The founders' aggressive public positioning likely didn't help their legal position. A 2022 tweet welcoming Russian oligarchs during sanctions and the CTO's confrontational statements to Europol created a paper trail suggesting awareness of illicit use.
Ashigaru's anonymous structure and decentralized architecture represent a direct response to these vulnerabilities. Whether this approach would survive similar legal scrutiny remains untested. The project's design philosophy assumes that eliminating centralized control points makes prosecution impractical, not necessarily that the underlying technology is legal.
Users should understand they're operating in uncertain legal territory. The precedent set by Samourai's prosecution suggests that mixing services with centralized components face significant legal risk. Ashigaru's decentralized design may or may not provide meaningful protection for users, depending on how future cases interpret facilitation and participation.
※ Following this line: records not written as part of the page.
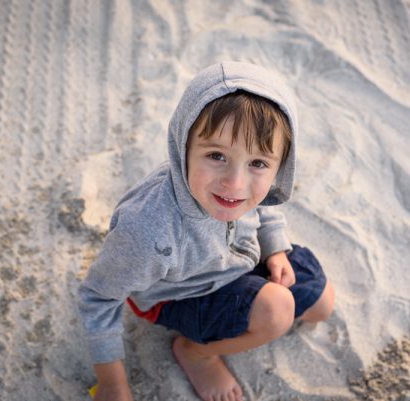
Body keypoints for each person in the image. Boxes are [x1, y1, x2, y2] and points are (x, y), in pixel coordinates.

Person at [78, 61, 335, 401]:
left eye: (258, 163)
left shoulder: (236, 189)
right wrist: (111, 383)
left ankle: (255, 295)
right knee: (277, 311)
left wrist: (274, 248)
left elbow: (263, 205)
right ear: (183, 145)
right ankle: (196, 352)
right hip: (182, 294)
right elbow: (98, 297)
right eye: (216, 155)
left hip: (239, 258)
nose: (235, 183)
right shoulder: (150, 230)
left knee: (322, 304)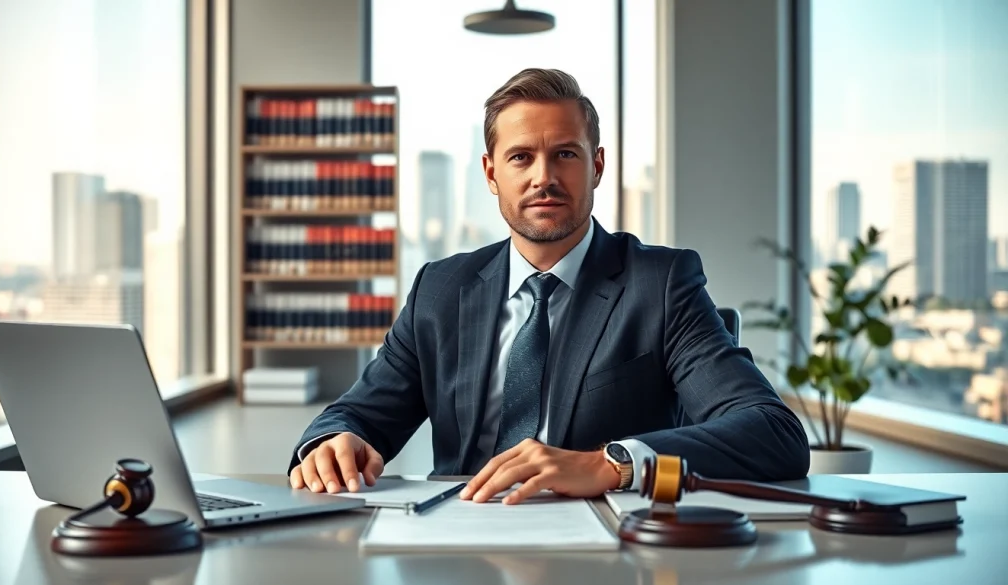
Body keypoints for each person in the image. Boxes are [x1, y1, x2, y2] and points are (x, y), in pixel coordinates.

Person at [287, 68, 809, 505]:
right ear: (491, 173)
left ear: (596, 166)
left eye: (565, 155)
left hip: (606, 541)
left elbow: (772, 431)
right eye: (521, 157)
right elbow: (358, 414)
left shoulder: (661, 285)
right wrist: (335, 442)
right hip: (458, 535)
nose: (544, 178)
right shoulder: (440, 290)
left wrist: (612, 463)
Who Should Consider Ashigaru
Ashigaru makes sense for Bitcoin users who meet several criteria.
You should already be running (or willing to run) your own Bitcoin node. If setting up and maintaining infrastructure feels prohibitive, the mandatory self-hosting requirement will frustrate you.
You should understand why transaction privacy matters to you specifically. Using Whirlpool effectively requires understanding UTXO management, spending hygiene, and the ways privacy can be degraded through careless post-mix behavior. The wallet provides tools, not guarantees.
You should be comfortable with the legal ambiguity. Privacy isn't illegal, but mixing services operate in contested regulatory space. The Samourai prosecution demonstrated that U.S. authorities view certain implementations as criminal. Your jurisdiction and circumstances matter.
You should have realistic expectations about liquidity and timing. Mixing isn't instant, and smaller pools mean longer waits. If you need privacy for a transaction happening in the next hour, Whirlpool probably isn't your solution.
The Verdict Based on Available Evidence
Based on documentation, third-party analysis, and user reports, Ashigaru appears to deliver what it promises: a technically resilient successor to Samourai Wallet that restores Whirlpool CoinJoin functionality while eliminating the centralized vulnerabilities that enabled prosecution.
The trade-offs are real and worth acknowledging. Higher technical barriers exclude casual users. Anonymous development requires trust without verification. Legal protection remains theoretical until tested. Liquidity lags behind pre-arrest levels.
But for privacy-focused Bitcoiners willing to invest in proper setup and ongoing maintenance, Ashigaru currently represents the most feature-complete mobile option for transaction privacy. The January 2026 rankings from multiple privacy wallet comparisons place it alongside Wasabi and Electrum as a leading self-custody option.
The project's existence also matters symbolically. When Samourai went down, some speculated that Bitcoin privacy tools would simply disappear under regulatory pressure. Ashigaru demonstrates that open-source code and decentralized architecture can persist even when original developers face prosecution.
Whether that persistence ultimately matters depends on what you're trying to accomplish. For users who understand the tools, accept the trade-offs, and commit to the operational requirements, Ashigaru offers privacy capabilities that few alternatives match. For everyone else, the barriers to entry may be higher than the benefits justify.
Privacy is a spectrum, not a binary. Ashigaru sits at the high-effort, high-capability end. Knowing where you need to be on that spectrum is the first step in deciding whether it belongs in your toolkit.